With its season 1 finale, Creature Commandos has secured its spot for the strangest first installment of an interconnected cinematic superhero universe. And James Gunn’s Max animated series also nailed a satisfying conclusion. “A Very Funny Monster” is twisty and tense, earns its emotional beats, sets up for a new season in the burgeoning DCU, and doesn’t even end in a big loud blowout.
What might be most remarkable about Creature Commandos’ first season is that it’s pretty much a better — and more faithful — Suicide Squad story than The Suicide Squad, Gunn’s 2021 blockbuster. You could say that’s because he’s gained experience with the concept or that he had more freedom this time around. After all, Gunn wrote Creature Commandos after The Suicide Squad, and the show was produced after he was tapped as co-CEO of DC Studios.
But that would be speculation. What I’m comfortable saying without a doubt, is that a good part of what Creature Commandos work is the format. Stories like this just hit better when serialized.
Gunn’s approach to Creature Commandos is old hat by now, even to superhero movie watchers: The group of C-list weirdos you have to Google to even figure out if you know them from somewhere are forced to do shady superhero stuff for a shady government operative. Even the MCU is getting in on the trope.
Creature Commandos promised a top (i.e., bottom) tier of weirdos. But thanks to its episodic format and one efficient and effective structural decision, the Commandos G.I. Robot, Weasel, Doctor Phosphorus, Nina Mazursky, and the Bride (of the public domain’s Frankenstein) were better realized than any of their Squad predecessors in either films. Except maybe for Peacemaker, but only because, wait for it, he got his own television show.
After one establishing pilot episode, Creature Commandos settled into a firm but adaptable structure: Half the episode moves the plot along, and the other half focuses on one of the Commandos, past and present. It’s a simple format — and in this case, a smart one.
It might be possible to squeeze 6-7 compelling and endearing origin story flashbacks into a single action movie without sapping some of its momentum, but I think the two Suicide Squad movies at least prove that it’s very difficult. It’s much easier to do it as half of a 20-30 minute episode that rhymes with the main action. And Creature Commandos doesn’t just commit to its structure, uses it to create expectations and then, most importantly, play against them.
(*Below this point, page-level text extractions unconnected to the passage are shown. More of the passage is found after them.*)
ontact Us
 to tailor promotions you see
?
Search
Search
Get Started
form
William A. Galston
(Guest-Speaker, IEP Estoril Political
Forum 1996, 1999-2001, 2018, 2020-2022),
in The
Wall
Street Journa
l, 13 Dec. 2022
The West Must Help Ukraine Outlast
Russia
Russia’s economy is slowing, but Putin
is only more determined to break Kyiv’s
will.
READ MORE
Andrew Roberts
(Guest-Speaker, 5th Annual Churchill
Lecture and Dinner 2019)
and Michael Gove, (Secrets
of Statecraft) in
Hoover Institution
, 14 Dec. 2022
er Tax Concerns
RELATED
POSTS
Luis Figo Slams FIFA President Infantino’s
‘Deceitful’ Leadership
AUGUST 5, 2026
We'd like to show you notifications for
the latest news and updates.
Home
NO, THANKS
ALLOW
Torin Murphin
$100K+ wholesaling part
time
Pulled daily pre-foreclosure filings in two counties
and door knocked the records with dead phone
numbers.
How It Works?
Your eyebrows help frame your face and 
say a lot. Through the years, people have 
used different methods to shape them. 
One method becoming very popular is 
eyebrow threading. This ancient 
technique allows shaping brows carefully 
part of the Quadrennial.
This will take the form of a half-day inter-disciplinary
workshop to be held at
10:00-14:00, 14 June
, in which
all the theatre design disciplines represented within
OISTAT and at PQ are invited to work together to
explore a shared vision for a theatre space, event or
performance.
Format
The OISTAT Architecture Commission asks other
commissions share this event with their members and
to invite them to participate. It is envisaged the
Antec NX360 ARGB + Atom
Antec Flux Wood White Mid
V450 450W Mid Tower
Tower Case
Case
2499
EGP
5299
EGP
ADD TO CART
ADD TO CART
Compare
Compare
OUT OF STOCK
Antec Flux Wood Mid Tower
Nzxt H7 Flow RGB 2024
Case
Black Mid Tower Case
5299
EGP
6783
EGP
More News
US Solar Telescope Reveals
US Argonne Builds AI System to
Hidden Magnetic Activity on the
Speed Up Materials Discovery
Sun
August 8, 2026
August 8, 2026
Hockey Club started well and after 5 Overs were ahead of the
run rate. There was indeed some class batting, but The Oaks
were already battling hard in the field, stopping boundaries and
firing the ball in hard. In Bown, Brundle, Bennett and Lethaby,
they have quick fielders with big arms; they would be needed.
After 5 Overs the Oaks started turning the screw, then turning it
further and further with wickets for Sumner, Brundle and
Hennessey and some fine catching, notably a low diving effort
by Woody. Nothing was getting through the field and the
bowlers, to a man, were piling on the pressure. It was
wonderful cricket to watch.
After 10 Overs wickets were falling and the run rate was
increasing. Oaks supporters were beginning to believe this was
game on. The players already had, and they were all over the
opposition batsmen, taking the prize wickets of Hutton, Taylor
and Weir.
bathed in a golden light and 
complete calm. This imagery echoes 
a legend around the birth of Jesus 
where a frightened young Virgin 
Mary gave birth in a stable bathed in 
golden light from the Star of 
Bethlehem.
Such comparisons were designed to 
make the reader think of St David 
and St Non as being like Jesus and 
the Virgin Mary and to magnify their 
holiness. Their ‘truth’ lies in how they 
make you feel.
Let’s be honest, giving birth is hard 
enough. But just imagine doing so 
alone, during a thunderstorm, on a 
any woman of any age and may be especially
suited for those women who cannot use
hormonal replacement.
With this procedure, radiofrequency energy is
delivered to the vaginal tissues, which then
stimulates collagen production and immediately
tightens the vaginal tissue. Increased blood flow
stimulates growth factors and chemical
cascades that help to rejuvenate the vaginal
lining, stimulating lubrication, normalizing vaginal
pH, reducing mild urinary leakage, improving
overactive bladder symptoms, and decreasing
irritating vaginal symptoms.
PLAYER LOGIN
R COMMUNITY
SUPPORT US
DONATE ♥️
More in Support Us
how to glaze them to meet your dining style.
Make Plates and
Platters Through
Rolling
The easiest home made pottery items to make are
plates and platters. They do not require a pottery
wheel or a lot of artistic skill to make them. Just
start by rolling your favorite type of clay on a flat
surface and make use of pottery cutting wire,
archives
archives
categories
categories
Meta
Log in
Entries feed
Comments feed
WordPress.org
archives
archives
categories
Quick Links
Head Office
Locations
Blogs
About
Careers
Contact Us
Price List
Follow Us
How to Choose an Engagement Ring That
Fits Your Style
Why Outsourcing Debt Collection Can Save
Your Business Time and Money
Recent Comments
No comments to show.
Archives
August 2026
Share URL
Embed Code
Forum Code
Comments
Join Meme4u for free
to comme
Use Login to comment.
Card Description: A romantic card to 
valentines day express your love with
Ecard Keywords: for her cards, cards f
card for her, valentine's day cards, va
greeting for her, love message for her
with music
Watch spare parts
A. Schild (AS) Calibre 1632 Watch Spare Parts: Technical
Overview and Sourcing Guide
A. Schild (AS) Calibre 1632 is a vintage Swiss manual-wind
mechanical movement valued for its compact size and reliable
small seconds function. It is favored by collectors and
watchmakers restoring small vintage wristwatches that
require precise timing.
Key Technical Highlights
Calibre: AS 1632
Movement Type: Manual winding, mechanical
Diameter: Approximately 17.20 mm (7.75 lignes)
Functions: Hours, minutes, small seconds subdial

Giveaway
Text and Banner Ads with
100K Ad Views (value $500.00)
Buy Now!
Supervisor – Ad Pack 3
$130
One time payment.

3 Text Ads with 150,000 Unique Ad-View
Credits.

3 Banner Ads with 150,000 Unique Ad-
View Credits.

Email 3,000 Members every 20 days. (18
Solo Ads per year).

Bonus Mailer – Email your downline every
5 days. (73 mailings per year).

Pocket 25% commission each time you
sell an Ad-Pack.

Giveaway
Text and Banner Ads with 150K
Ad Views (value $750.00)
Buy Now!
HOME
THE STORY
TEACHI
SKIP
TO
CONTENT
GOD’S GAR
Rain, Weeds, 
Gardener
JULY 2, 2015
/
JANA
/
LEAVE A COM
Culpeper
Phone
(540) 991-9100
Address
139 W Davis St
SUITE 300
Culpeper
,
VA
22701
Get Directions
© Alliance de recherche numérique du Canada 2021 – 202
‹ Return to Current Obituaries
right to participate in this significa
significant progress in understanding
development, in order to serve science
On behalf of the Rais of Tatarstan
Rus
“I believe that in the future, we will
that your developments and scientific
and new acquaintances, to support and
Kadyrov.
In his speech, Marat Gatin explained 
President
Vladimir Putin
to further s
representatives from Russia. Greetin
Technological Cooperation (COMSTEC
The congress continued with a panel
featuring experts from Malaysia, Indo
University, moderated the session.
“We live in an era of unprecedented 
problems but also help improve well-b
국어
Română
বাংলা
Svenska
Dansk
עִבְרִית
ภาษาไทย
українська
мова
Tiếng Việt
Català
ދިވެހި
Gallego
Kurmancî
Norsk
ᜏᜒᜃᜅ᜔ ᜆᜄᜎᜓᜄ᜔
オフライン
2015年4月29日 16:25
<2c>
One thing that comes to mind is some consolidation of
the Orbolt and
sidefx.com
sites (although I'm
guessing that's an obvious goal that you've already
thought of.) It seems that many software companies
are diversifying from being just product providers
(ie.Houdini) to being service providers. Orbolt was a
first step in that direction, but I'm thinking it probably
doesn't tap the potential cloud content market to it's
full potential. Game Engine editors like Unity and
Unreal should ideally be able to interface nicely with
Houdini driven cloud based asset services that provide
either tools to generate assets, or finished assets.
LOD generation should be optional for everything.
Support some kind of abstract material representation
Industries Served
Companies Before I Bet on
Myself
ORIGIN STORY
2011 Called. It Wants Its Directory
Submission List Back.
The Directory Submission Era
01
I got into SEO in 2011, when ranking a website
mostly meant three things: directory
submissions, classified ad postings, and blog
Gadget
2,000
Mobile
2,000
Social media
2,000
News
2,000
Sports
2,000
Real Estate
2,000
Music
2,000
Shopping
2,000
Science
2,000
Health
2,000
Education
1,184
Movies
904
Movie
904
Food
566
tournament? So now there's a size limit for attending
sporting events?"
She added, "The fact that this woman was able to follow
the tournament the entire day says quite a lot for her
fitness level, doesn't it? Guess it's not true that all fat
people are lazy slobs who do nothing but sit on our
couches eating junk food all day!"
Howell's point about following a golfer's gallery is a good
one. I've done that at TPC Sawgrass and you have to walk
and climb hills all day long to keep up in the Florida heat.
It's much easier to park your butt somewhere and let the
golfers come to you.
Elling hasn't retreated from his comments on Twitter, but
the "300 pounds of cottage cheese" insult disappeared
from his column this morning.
I waited all season to find out what was up with gill-woman Nina Mazursky in this telling. And Gunn subtly made her the most mysterious character of the lot, while — Nina’s limited powers, kind disposition, and repeatedly emphasized moral fiber raised one glaring question:. How did she wind up in prison and on a team of killers in the first place? I wasn’t familiar with her comics origin, and since the origin stories of characters that obscure rarely make it to adaptations word-for-word, I didn’t bother.
When the penultimate episode focused on Doctor Phosphorus instead, I thought Ah, well, at least now I know when I’ll find out what Nina’s deal is next week. Creature Commandos absolutely used that anticipation against me, to great effect.
[Ed note: This piece contains spoilers for the finale of Creature Commandos season 1.]
Nina’s tragic death, paired with the reveal of her tragic life — an innocent woman who found brief freedom in abandoning humanity to be a harmless monster, until humanity murdered her father for caring about her and dropped her into Amanda Waller’s clutches — gives our true lead, the Bride, a full emotional circle.
She makes up for her own failings and avenges Nina’s death, by being the only person in the show to uncover the hidden monstrousness behind a perfect Disney princess exterior and defuse the real threat. And by her acceptance of the leadership position of a new incarnation of the Creature Commandos, the Bride seems to have found new purpose in embodying the role of monster if it allows her to take out the inwardly monstrous. I’m very much looking forward to seeing where Gunn and actor Indira Varma take her next.
The lesson from Creature Commandos isn’t for comic-universe creators to stop making team superhero movies, I think, but just to consider that what has made team stories work in superhero comics are almost entirely things that are the first to be left on the editing room floor in superhero movies. Things like mundanity, long-form character continuity, and interpersonal drama that doesn’t rise to existential stakes.
The most successful, memorable, revisited team comics in superhero history are, overwhelmingly, not action showcases. They’re soap operas with punching interludes, like the classic West Coast Avengers, Claremont’s Uncanny X-Men, or Runaways. And if they’re not soap operas, they’re workplace comedies, like Brian Michael Bendis’ Avengers or Justice League International.
In its first season, Creature Commandos, though just as cynical, gore-filled, and dire as the plot of The Suicide Squad, feels lighter, and like its characters achieve a larger measure of unblemished satisfaction. Maybe that’s because Gunn learned some lessons from his time writing a big-screen outing for that team, or because he built Creature Commandos from the ground up as DC Studios head honcho. (Maybe it’s in part because its heroes didn’t massacre about a billion innocent Starro-zombified people.)
Whatever the case, Creature Commandos season 1 is a great reminder that format is king.